EXERCISE DATA:
■ ■ ■ ■ ■
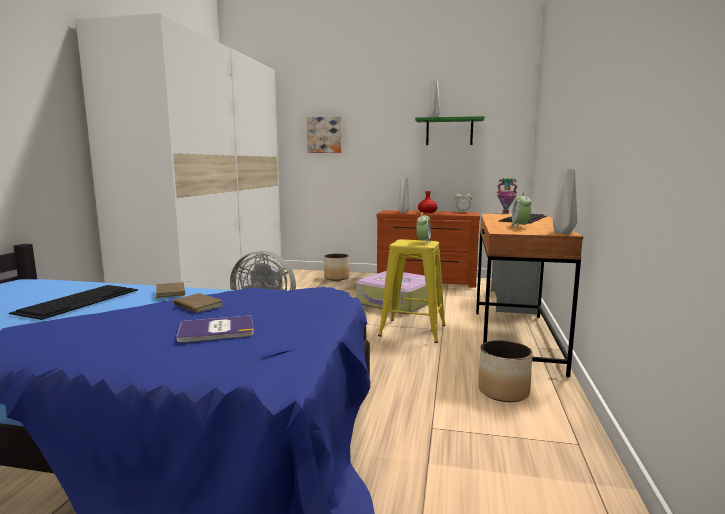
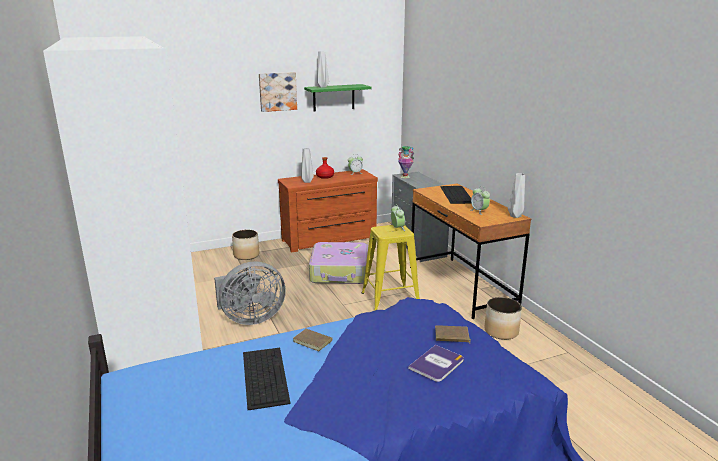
camera: 35 degrees left, 10 degrees up
(196, 306) = (370, 348): brown book -> brown book (451, 336)
(324, 135) = (207, 106): picture -> picture (277, 91)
■ ■ ■ ■ ■
TASK OBJECTIVE: With pictures excluded, the data must be transcribed in full and to the letter.

OUTPUT FOR THIS TASK:
camera: 35 degrees left, 10 degrees up
(196, 306) = (370, 348): brown book -> brown book (451, 336)
(324, 135) = (207, 106): picture -> picture (277, 91)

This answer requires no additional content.